I just read a healthy-sized essay by John Rawls on the question of what creates an obligation to obey the law. But here's my problem: he's stipulating that we're talking about constitutional democracy, and indeed, in most of the scenarios he sketches out the person who has to decide whether or not they are obliged to follow a law they disagree with has in fact voted. A typical example: suppose you have a referendum or direct-democratic process for choosing between two income tax schemes, Person X votes for Law A, but the majority votes for Law B and therefore Law B is enacted. But it seems to me that, in such a situation, there is nothing more to say about whether Person X has an obligation to obey the law. Presumably constitutional provisions specify that, as a result of this referendum, the tax code that receives majority support will be enacted.
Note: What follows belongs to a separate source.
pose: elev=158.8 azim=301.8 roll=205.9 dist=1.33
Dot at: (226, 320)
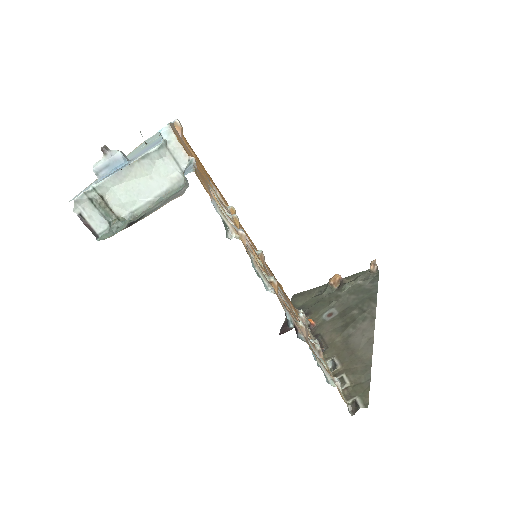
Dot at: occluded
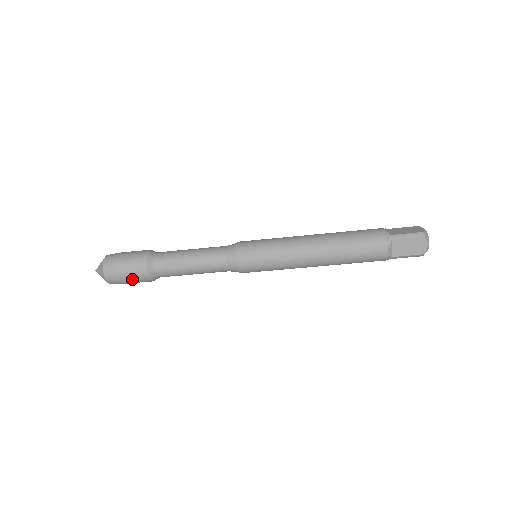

If you vote in that referendum, you know that, or at least you ought to know that. Therefore, by participating in the process, you accept that. Honestly, what's so hard about this? I'm open to arguments that the obligation of someone who has never voted requires a more complex theory, but it simply does not need explaining why someone much obey a law that passes over their vote to the contrary. If "social contract" means nothing else, it means this.


UPDATE: The next essay I'm reading begins with a takedown of Robert Nozick's critique of this theory of Rawls'. Nozick gives several hypothetical examples that he thinks are fair schemes of cooperation but that standard moral intuition would not tell us generate obligation. The problem is that in all of his examples the person he wants us to think Rawls thinks is obliged but he thinks is not obliged is an outsider to the system, someone who had no part in creating the system, has no opportunity to try to alter the system, and has essentially had the benefits of such a system showered upon them from without. John Simmons, the guy writing this essay (which is arguing against Rawls overall), says that the fair-play principle Rawls is arguing for only includes those who are a participant in any given fair scheme of cooperation. But, uhh...

If you're a participant, you're a participant!!!

Do we really need a theory for why participants in a scheme of cooperation have to cooperate? If anything, we would need to come up with some kind of special pleading to give us any opportunity to participate in a scheme of cooperation without doing our fair-share part. Is it really this hard?